Texas to be first state to make buying sex a felony
The law, which takes effect Sept. 1, passed both chambers of the state legislature and was signed into law by Gov. Greg Abbott.
A new law that goes into effect Sept. 1 will make Texas the first state to punish sex buyers with a felony.
HB 1540 was filed by state Rep. Senfronia Thompson (D-Houston). It passed both chambers of the state legislature and was signed into law by Gov. Greg Abbott.
The new law creates a separate offense for buying sex and raises the penalty to a state felony subject to jail time. It expands first-degree felony human trafficking to include certain actions related to obtaining victims from shelters or certain residential facilities. It also requires the state to deny some alcoholic beverage licenses and permits if drink solicitation occurs. It also amends provisions governing common nuisance lawsuits relating to prostitution and illegal massage operations, and amends provisions on civil racketeering relating to human trafficking.

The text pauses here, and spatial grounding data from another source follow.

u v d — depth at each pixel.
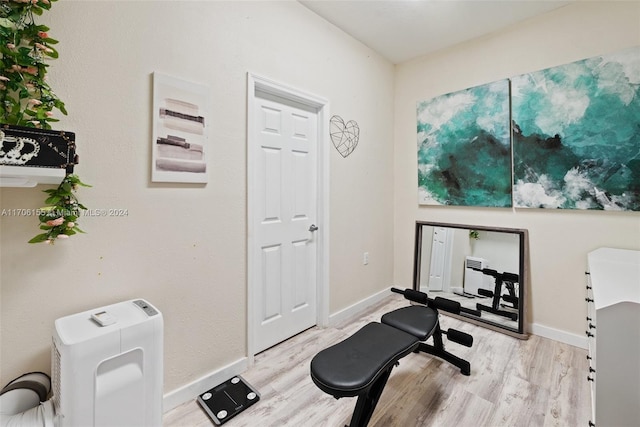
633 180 1.95
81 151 1.28
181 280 1.63
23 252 1.17
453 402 1.64
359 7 2.25
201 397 1.67
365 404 1.34
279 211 2.24
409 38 2.69
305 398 1.69
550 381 1.80
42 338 1.22
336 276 2.66
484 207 2.66
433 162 2.96
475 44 2.67
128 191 1.42
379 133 3.06
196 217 1.68
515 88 2.42
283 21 2.08
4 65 1.02
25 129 0.98
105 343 1.08
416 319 1.76
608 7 2.03
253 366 1.99
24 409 1.10
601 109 2.04
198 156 1.66
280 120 2.21
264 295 2.16
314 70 2.33
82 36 1.27
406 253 3.26
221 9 1.74
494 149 2.55
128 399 1.15
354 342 1.47
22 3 1.05
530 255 2.41
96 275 1.34
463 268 2.76
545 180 2.29
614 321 1.11
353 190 2.79
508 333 2.40
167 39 1.52
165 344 1.58
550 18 2.27
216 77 1.72
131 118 1.42
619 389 1.11
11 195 1.15
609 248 2.06
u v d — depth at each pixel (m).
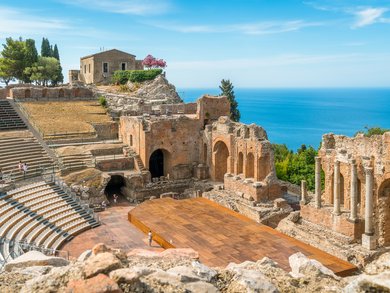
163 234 45.72
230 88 122.50
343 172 44.44
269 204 55.28
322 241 42.66
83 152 67.88
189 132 72.25
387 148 39.38
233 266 15.69
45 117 78.00
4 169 57.25
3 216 44.59
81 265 12.67
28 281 12.49
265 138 58.75
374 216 41.03
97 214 57.72
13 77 111.88
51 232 46.44
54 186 55.56
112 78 109.19
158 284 12.38
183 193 66.94
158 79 101.12
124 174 66.06
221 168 69.25
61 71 121.38
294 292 14.13
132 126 71.56
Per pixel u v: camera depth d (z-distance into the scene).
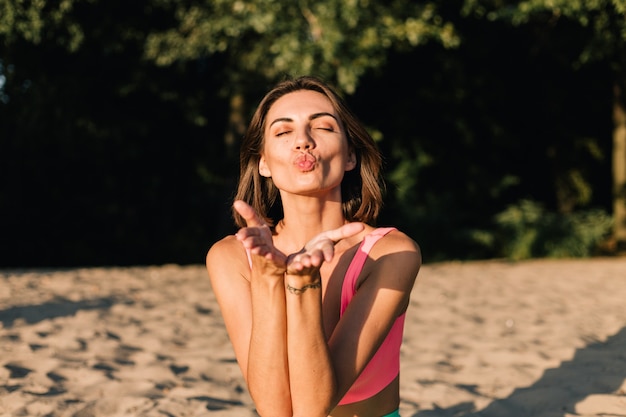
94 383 4.62
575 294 8.79
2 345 5.61
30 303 7.50
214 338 6.09
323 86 1.92
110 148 16.56
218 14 13.77
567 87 18.44
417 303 8.12
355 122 1.94
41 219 16.97
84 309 7.19
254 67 15.22
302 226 1.92
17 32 13.38
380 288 1.79
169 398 4.27
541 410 4.07
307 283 1.56
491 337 6.16
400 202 17.52
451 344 5.90
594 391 4.31
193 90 16.58
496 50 17.86
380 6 13.31
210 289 8.95
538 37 16.92
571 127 18.98
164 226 18.47
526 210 17.41
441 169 18.77
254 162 2.05
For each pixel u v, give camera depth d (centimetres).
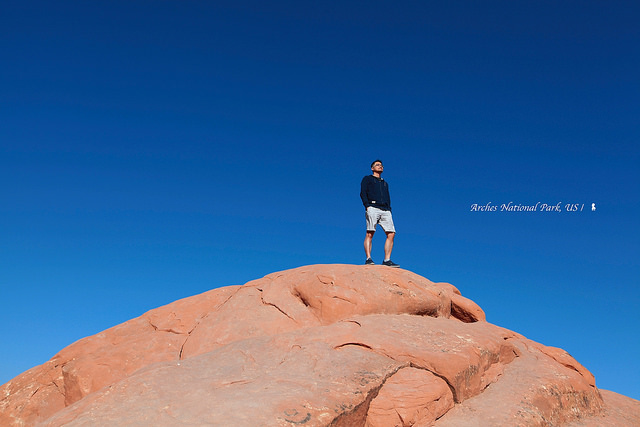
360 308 997
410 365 799
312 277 1079
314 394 646
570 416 870
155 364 796
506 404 795
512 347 1002
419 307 1055
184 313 1141
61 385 987
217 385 691
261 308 1058
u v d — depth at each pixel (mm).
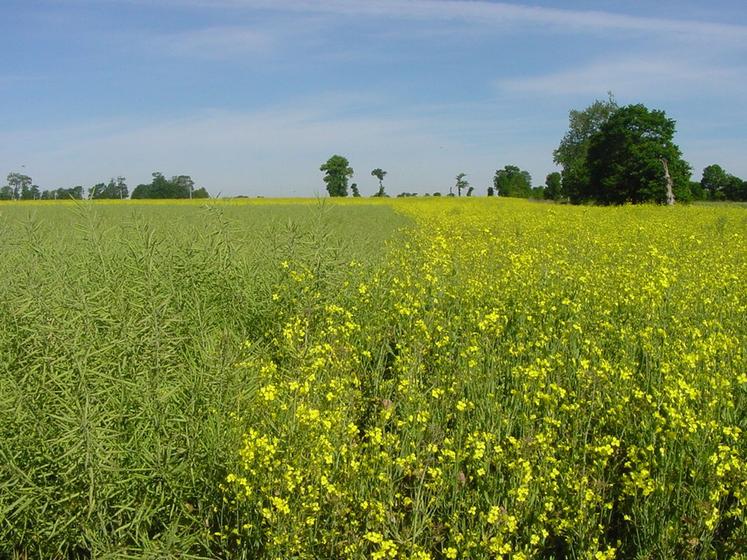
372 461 4320
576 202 64312
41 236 7621
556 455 4910
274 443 3971
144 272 6043
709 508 3898
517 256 10570
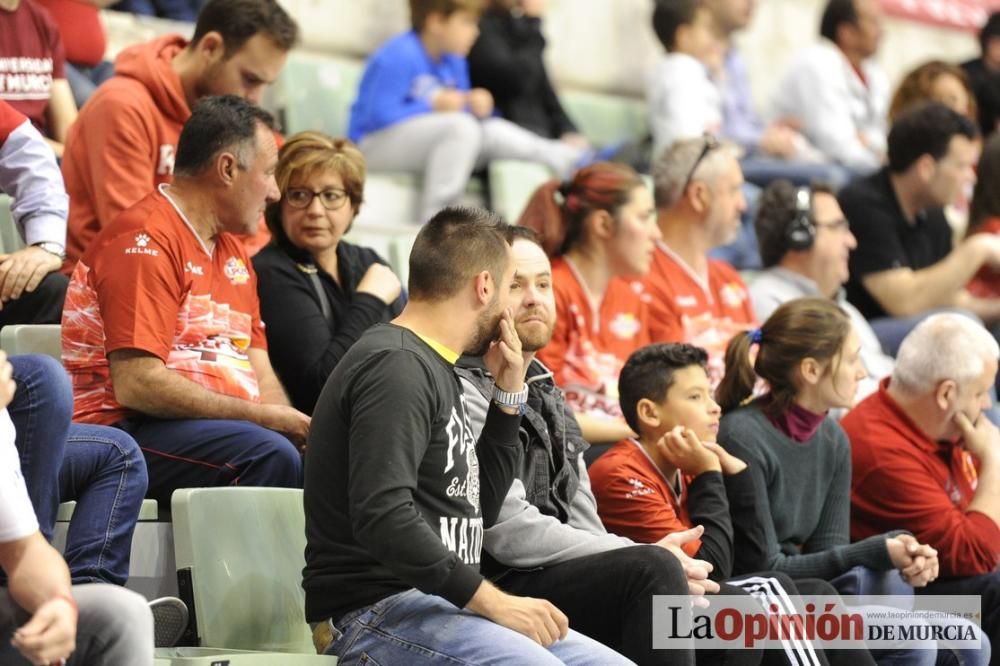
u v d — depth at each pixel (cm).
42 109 1285
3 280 1001
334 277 1122
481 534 819
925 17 2634
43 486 785
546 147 1775
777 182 1462
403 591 796
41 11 1294
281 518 911
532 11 1884
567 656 805
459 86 1748
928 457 1187
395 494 755
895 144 1587
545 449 924
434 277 816
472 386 895
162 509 948
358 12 1962
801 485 1104
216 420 952
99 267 952
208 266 989
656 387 1027
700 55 1980
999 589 1149
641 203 1254
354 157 1109
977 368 1174
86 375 960
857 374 1114
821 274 1443
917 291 1570
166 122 1157
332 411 791
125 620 690
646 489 1009
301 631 905
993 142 1636
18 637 650
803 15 2494
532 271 950
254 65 1151
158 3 1689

The bill also includes a trespassing offense for those who traffic through a residential treatment center. Traffickers are targeting these centers, the House Research Organization bill analysis states, in order to lure and recruit children. The bill gives law enforcement "another tool to combat this through the trespassing statute and by expanding child safety, drug-free, and gang-free zones," it states.
"Texas is the first in the country to punish sex buyers with felonies, which is a substantial step towards curbing the demand for commercial sex," Attorney General Ken Paxton said in a statement. "Human trafficking is modern day slavery — targeting vulnerable men, women and children in our communities. I commend our legislature for passing laws that fight this inexcusable offense."
The bill is one of many that Thompson has introduced over the last 11 years to combat human trafficking. In 2010, she led the First Annual International Conference on Human Trafficking at the state Capitol to raise awareness about Texas being a major human trafficking hub.
In 2016, as one of his first major initiatives, Paxton formed the Human Trafficking and Transnational/Organized Crime Section, tasked with combating human trafficking across Texas. It has helped train more than 25,000 people in person throughout Texas on human trafficking and has assisted in numerous prosecutions of human trafficking cases resulting in multiple felony convictions and 441 years of prison time for traffickers in Texas.
According to the United Nations Office on Drugs and Crime, Texas has the second highest rate of human trafficking behind California among all 50 states. According to a 2016 Statewide Human Trafficking Mapping Project of Texas, there were more than 300,000 victims of human trafficking in Texas, including nearly 79,000 minors and youth victims of sex trafficking and nearly 234,000 adult victims of labor trafficking.
Minor and youth sex trafficking costs the state of Texas approximately $6.6 billion annually, and traffickers exploit approximately $600 million from victims of labor trafficking in Texas.